A striking histomorphological analysis published 2 years ago is, to our knowledge, one of very few studies with bony tissue samples from AS patients with a rather short mean disease duration of only 3 to 4 years21. The original objective of the study was to evaluate the usefulness of needle biopsies of the sacroiliac joints for the diagnosis of early sacroiliitis in comparison to MRI in 109 patients with axial SpA. Interestingly, besides the fact that the authors identified a higher sensitivity for needle biopsies compared to MRI, they described a link between inflammation as detected by subchondral bone marrow edema and mono-nuclear cell infiltrates and proliferating connective tissue infiltrates and pannus formation (which we identified as fibrous tissue). They also reported subchondral bone endplate destruction combined with pannus invasion, cartilage degeneration, fibrosis, and ossification.
As mentioned, the work by Pacheco-Tena, et al mostly refers to advanced disease stages and mechanisms that might contribute to new bone formation15. This included features of direct bone formation through osteoblasts with high OPG, OCN, and BSP expression originating from fibrous tissue. Additionally, enchondral ossification was reported, described as an “intrusion of osteoid material within cartilage matrix” and that most likely resembles fibrocartilage.

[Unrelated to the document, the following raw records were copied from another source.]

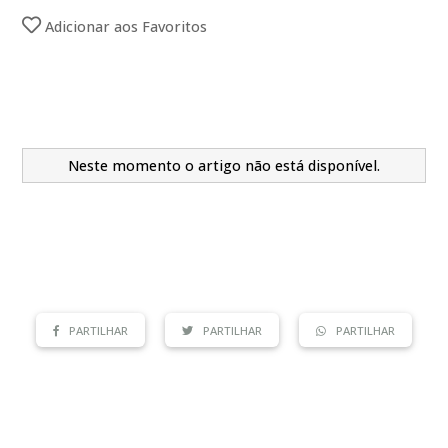
Adicionar aos Favoritos
Neste momento o artigo não está disponível.
PARTILHAR
PARTILHAR
PARTILHAR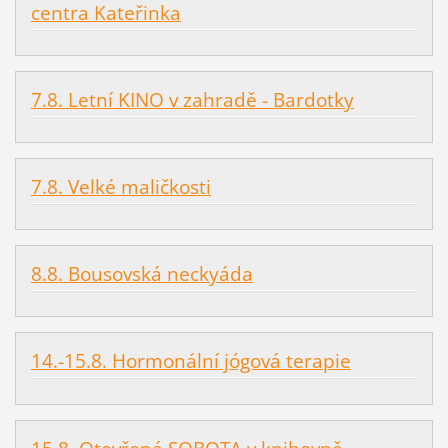
centra Kateřinka
7.8. Letní KINO v zahradě - Bardotky
7.8. Velké maličkosti
8.8. Bousovská neckyáda
14.-15.8. Hormonální jógová terapie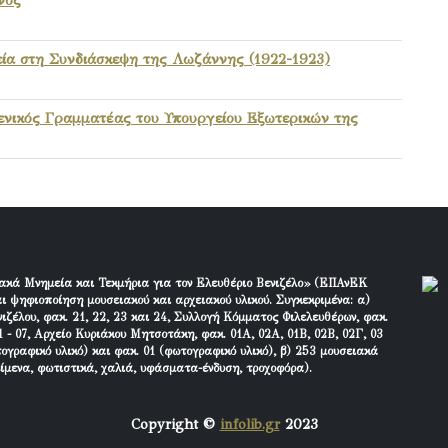
ία στη Συνδιάσκεψη της Λωζάννης (1922-1923)
 Γενικός Γραμματέας του Υπουργείου Εξωτερικών της
ακά Μνημεία και Τεκμήρια για τον Ελευθέριο Βενιζέλο» (ΕΠΑνΕΚ
ι ψηφιοποίηση μουσειακού και αρχειακού υλικού. Συγκεκριμένα: α)
ιζέλου, φακ. 21, 22, 23 και 24, Συλλογή Κόμματος Φιλελευθέρων, φακ.
 - 07, Αρχείο Κυριάκου Μητσοτάκη, φακ. 01Α, 02Α, 01Β, 02Β, 02Γ, 03
τογραφικό υλικό) και φακ. 01 (φωτογραφικό υλικό), β) 253 μουσειακά
είμενα, φωτιστικά, χαλιά, υφάσματα-ένδυση, τροχοφόρα).
Copyright ©
infolib.gr
2023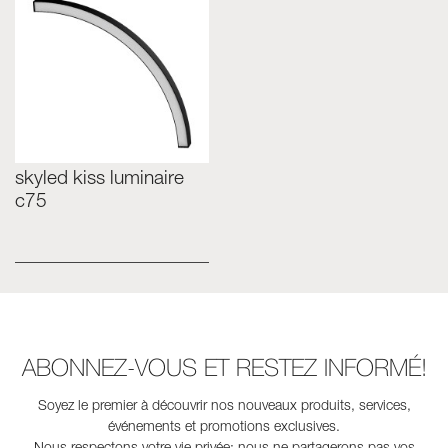
skyled kiss luminaire
c75
ABONNEZ-VOUS ET RESTEZ INFORMÉ!
Soyez le premier à découvrir nos nouveaux produits, services,
événements et promotions exclusives.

This is of interest because a recent study from AS facet joints did not find evidence of enchondral ossification originating within hyaline cartilage (Bleil, et al, submitted). However, in both studies, cartilage degradation was reported, possibly pointing to disturbed cartilage homeostasis promoting cartilage degeneration as a general feature in AS.

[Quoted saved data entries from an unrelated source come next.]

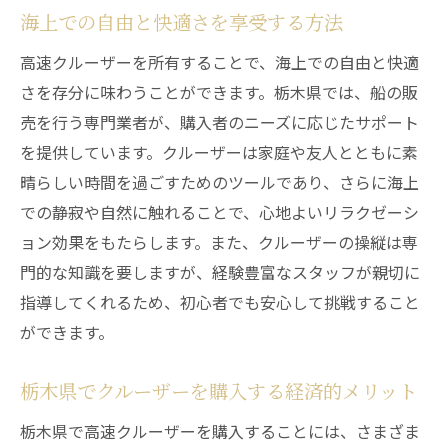
快適な航行を実現するためのポイント
海上での自由と快適さを享受する方法
船販売のプロに聞く！栃木県でクルーザーを選
高速クルーザーを所有することで、海上での自由と快適
ぶ際のポイント
さを存分に味わうことができます。栃木県では、船の販
適切なクルーザーを選ぶためのチェックリ
売を行う専門業者が、購入者のニーズに応じたサポート
スト
を提供しています。クルーザーは家庭や友人とともに素
栃木県内で信頼できる船販売店の見つけ方
晴らしい時間を過ごすためのツールであり、さらに海上
プロが教えるクルーザー選びの基準
での静寂や自然に触れることで、心地よいリラクゼーシ
初心者におすすめのクルーザーの特徴
ョン効果をもたらします。また、クルーザーの操縦は専
クルーザー購入で押さえておくべき法規制
門的な知識を要しますが、経験豊富なスタッフが親切に
購入後のサポート体制を確認する方法
指導してくれるため、初心者でも安心して挑戦すること
ができます。
高速クルーザーの選び方と栃木県での人気モデ
ル
栃木県でクルーザーを購入する経済的メリット
栃木県で人気のクルーザーモデルを紹介
栃木県で高速クルーザーを購入することには、さまざま
用途別に選ぶ最適なクルーザースタイル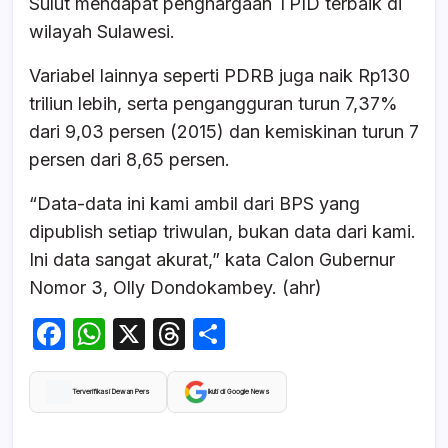
Sulut mendapat penghargaan TPID terbaik di
wilayah Sulawesi.
Variabel lainnya seperti PDRB juga naik Rp130
triliun lebih, serta pengangguran turun 7,37%
dari 9,03 persen (2015) dan kemiskinan turun 7
persen dari 8,65 persen.
“Data-data ini kami ambil dari BPS yang
dipublish setiap triwulan, bukan data dari kami.
Ini data sangat akurat,” kata Calon Gubernur
Nomor 3, Olly Dondokambey. (ahr)
F
W
X
T
S
a
h
hr
h
c
at
e
ar
Terverifikasi Dewan Pers
Ikuti di Google News
e
s
a
e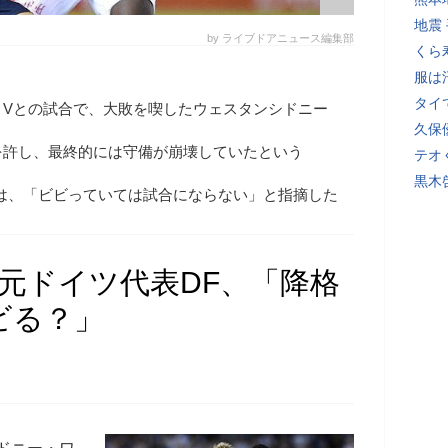
地震
by ライブドアニュース編集部
くら
服は
タイ
・Vとの試合で、大敗を喫したウェスタンシドニー
久保
を許し、最終的には守備が崩壊していたという
テオ
黒木
は、「ビビっていては試合にならない」と指摘した
の元ドイツ代表DF、「降格
ビる？」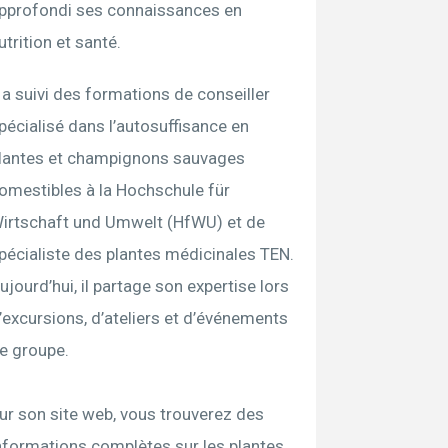
pprofondi ses connaissances en
utrition et santé.
l a suivi des formations de conseiller
pécialisé dans l’autosuffisance en
lantes et champignons sauvages
omestibles à la Hochschule für
irtschaft und Umwelt (HfWU) et de
pécialiste des plantes médicinales TEN.
ujourd’hui, il partage son expertise lors
’excursions, d’ateliers et d’événements
e groupe.
ur son site web, vous trouverez des
nformations complètes sur les plantes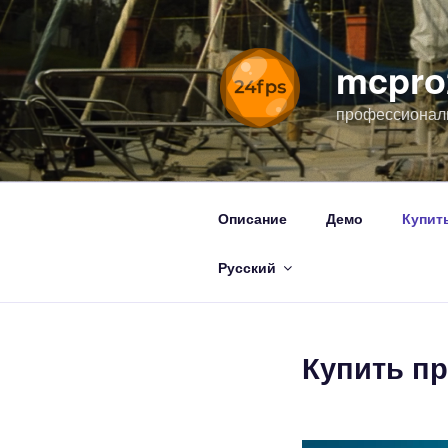
Перейти
к
содержимому
mcpro
профессиональ
Описание
Демо
Купит
Русский
Купить п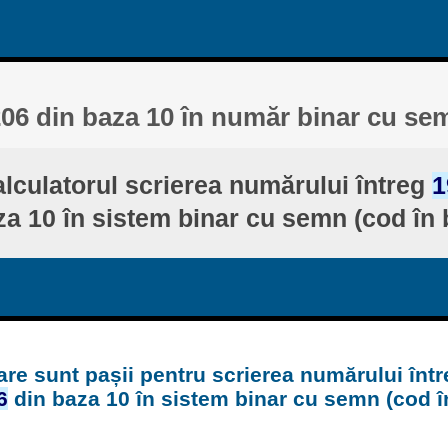
206 din baza 10 în număr binar cu se
lculatorul scrierea numărului întreg
1
za 10 în sistem binar cu semn (cod în 
are sunt pașii pentru scrierea numărului într
6
din baza 10 în sistem binar cu semn (cod î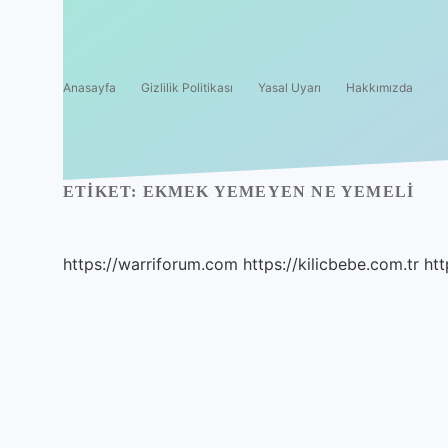
Anasayfa
Gizlilik Politikası
Yasal Uyarı
Hakkımızda
ETIKET:
EKMEK YEMEYEN NE YEMELI
https://warriforum.com
https://kilicbebe.com.tr
htt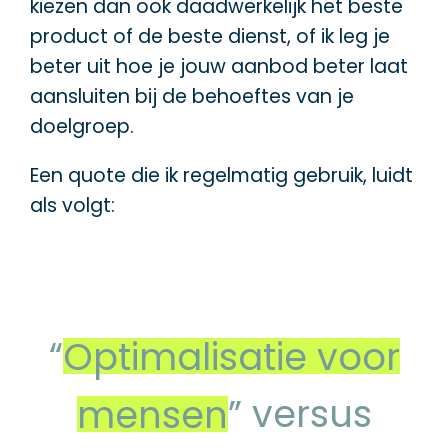
kiezen dan ook daadwerkelijk het beste
product of de beste dienst, of ik leg je
beter uit hoe je jouw aanbod beter laat
aansluiten bij de behoeftes van je
doelgroep.
Een quote die ik regelmatig gebruik, luidt
als volgt:
“
Optimalisatie voor
mensen
” versus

In situ analysis of human bony samples has added insight into mechanisms leading to inflammation and new bone formation in AS. The exact sequence of events is still not clear and needs further analysis. Analysis of earlier disease stages with closer followup is a necessary but difficult undertaking because bony samples from patients with AS are difficult to collect. The molecular mechanisms involved in the formation of fibrous (repair) tissue and the mechanisms of new bone formation starting from these sites will need to be analyzed.